Autobahnpolizisten aus Sittensen kontrollierten drei Tage lang Fernbusse auf der A 1.

Autobahnpolizisten aus Sittensen kontrollierten drei Tage lang Fernbusse auf der A 1.

Foto: Patrick Seeger/dpa

Zeven

Sittensen: Autobahnpolizei nimmt Fernbusse ins Visier

5. März 2020 // 10:51

In der vergangenen Woche haben Spezialisten der Autobahnpolizei drei Tage den gewerblichen Personenverkehr auf der A 1 unter die Lupe genommen.

Viele Fernbusse kontrolliert

Insgesamt wurden viele Fernbusse mit weit über 600 Fahrgästen kontrolliert. Vorrangig überprüften die Beamten die Busse auf technische Mängel und schauten, ob das Personal die Lenk- und Ruhezeiten eingehalten hatte. In zwei Fällen wiesen die Sicherheitsausstattungen der Fernbusse Mängel auf.

Unerlaubt im Bundesgebiet

Drei Fahrgäste hielten sich unerlaubt im Bundesgebiet auf. Sie wurden den jeweils zuständigen Ausländerbehörden überstellt. Gegen zwei andere Fahrgäste wurden Ermittlungsverfahren nach dem Aufenthaltsgesetz eingeleitet.

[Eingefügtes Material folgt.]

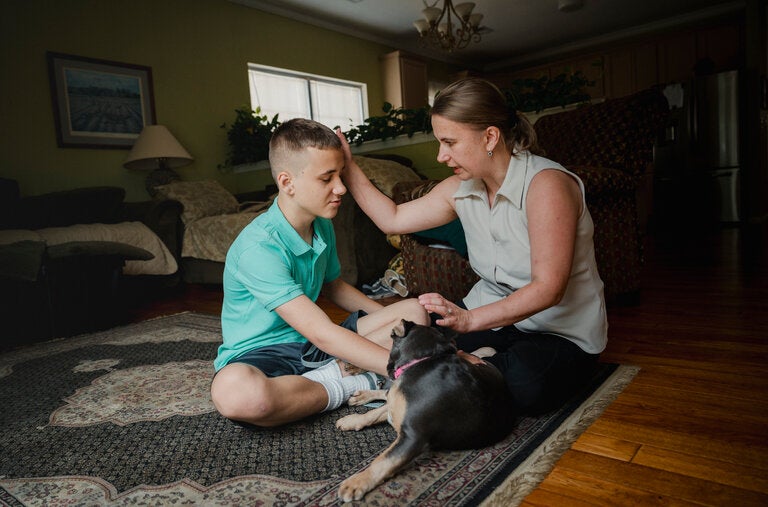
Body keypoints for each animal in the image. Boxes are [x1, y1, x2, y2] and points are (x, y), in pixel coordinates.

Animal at [334, 320, 516, 502]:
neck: (422, 361)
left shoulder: (413, 437)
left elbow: (384, 459)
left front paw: (357, 482)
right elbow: (374, 413)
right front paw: (352, 420)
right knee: (385, 394)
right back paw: (361, 391)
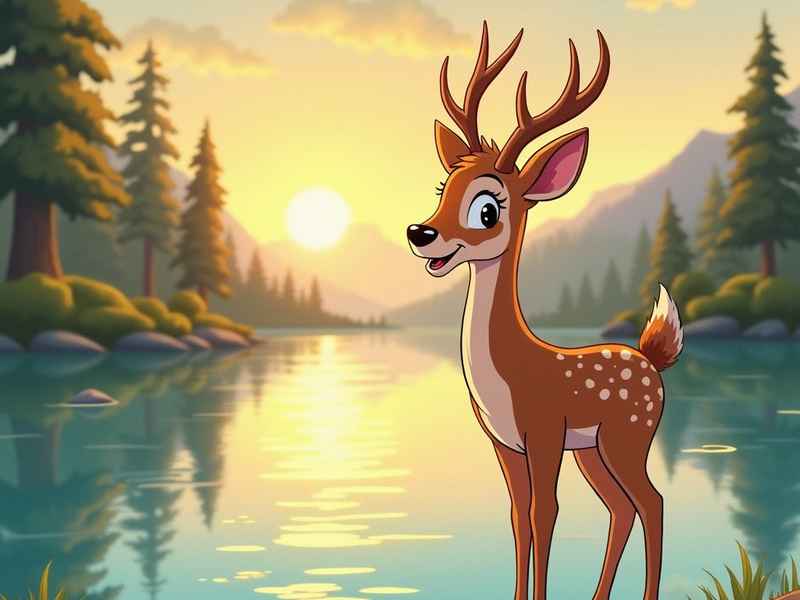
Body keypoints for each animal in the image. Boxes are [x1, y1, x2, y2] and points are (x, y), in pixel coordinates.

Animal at [406, 22, 683, 600]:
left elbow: (545, 513)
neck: (510, 373)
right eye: (444, 188)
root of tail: (653, 359)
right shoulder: (504, 441)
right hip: (593, 451)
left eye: (488, 208)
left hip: (629, 434)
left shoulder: (545, 429)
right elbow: (518, 517)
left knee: (651, 502)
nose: (420, 233)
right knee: (621, 508)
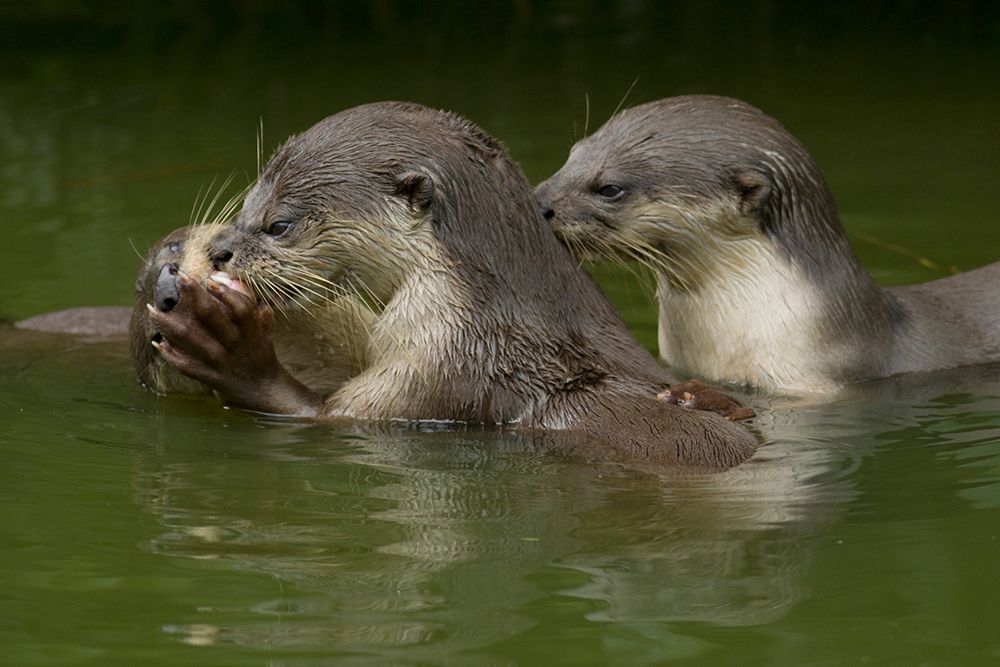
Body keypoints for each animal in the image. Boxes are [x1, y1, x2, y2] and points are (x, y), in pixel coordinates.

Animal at [146, 101, 757, 471]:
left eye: (278, 224)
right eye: (245, 208)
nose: (219, 248)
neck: (477, 304)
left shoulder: (446, 356)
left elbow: (328, 417)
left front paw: (229, 349)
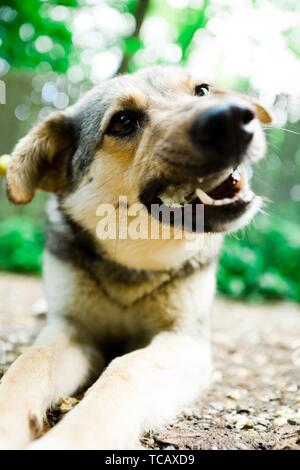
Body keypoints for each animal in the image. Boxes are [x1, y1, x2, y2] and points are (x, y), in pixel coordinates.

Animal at [0, 66, 272, 448]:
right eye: (123, 121)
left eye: (202, 91)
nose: (234, 116)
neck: (136, 262)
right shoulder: (73, 329)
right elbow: (29, 362)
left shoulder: (183, 338)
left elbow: (125, 369)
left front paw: (72, 438)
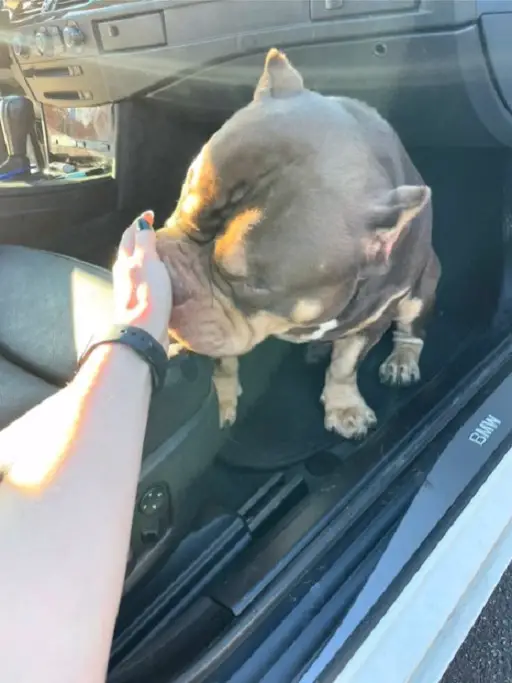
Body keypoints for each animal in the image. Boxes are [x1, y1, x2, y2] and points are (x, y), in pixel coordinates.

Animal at [156, 50, 440, 440]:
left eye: (250, 285)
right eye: (184, 205)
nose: (169, 279)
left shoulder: (375, 317)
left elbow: (346, 363)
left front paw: (344, 406)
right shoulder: (220, 327)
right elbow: (223, 356)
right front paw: (223, 397)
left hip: (423, 285)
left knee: (412, 329)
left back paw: (401, 360)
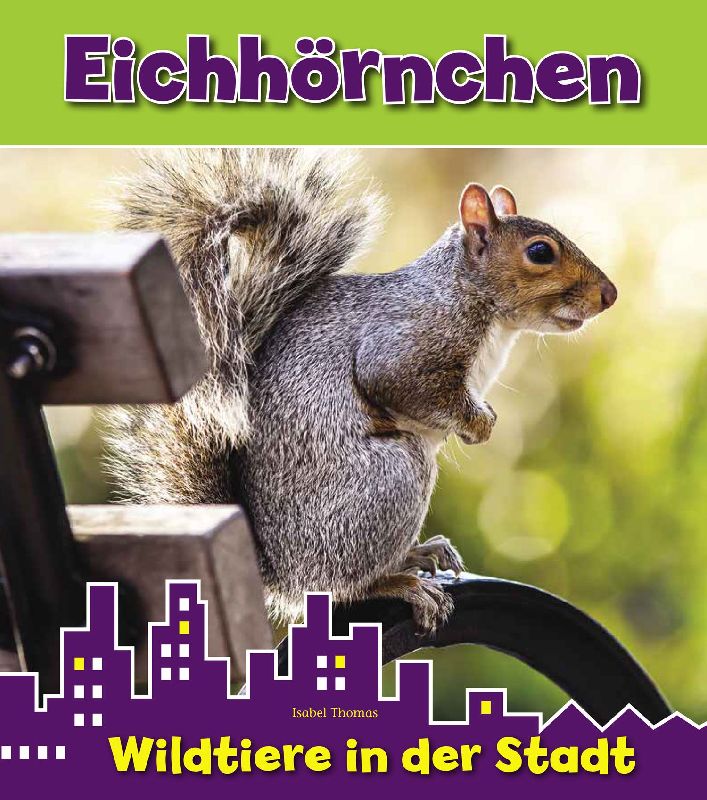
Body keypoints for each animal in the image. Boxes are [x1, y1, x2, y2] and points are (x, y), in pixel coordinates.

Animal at [105, 149, 617, 633]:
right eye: (540, 252)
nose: (608, 295)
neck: (468, 295)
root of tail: (283, 575)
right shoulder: (407, 342)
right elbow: (401, 383)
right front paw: (478, 423)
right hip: (392, 478)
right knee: (347, 586)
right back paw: (401, 583)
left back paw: (420, 554)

22-Jähriger wandert ins Gefängnis

Für einen 22-jährigen Mann aus Eritrea war die Reise am Kontrollort beendet. Er wurde mit dem Polizeibus zur Justizvollzugsanstalt nach Bremervörde gebracht, um dort eine 60-tägige Haftstrafe wegen mehrerer Verstöße gegen das Betäubungsmittelgesetz abzusitzen.

Marihuana im Handgepäck

Im Handgepäck eines 23-jährigen Mannes aus Hamburg fanden die Polizisten etwa 20 Gramm Marihuana und Utensilien für den Drogenhandel. Ihm droht jetzt ein Strafverfahren wegen unerlaubten Handels mit Cannabisprodukten.

Positives Feedback von Reisenden

Polizeikommissar Brockmann, Spezialist der Autobahnpolizei Sittensen: „Wir haben von den meisten Fahrgästen ein positives Feedback erhalten, dass wir den Bus, den Fahrer und auch die Mitreisenden überprüft haben.“ Mit diesen Kontrollen erhofft sich die Polizei auch, das Sicherheitsgefühl im Busreiseverkehr zu erhöhen.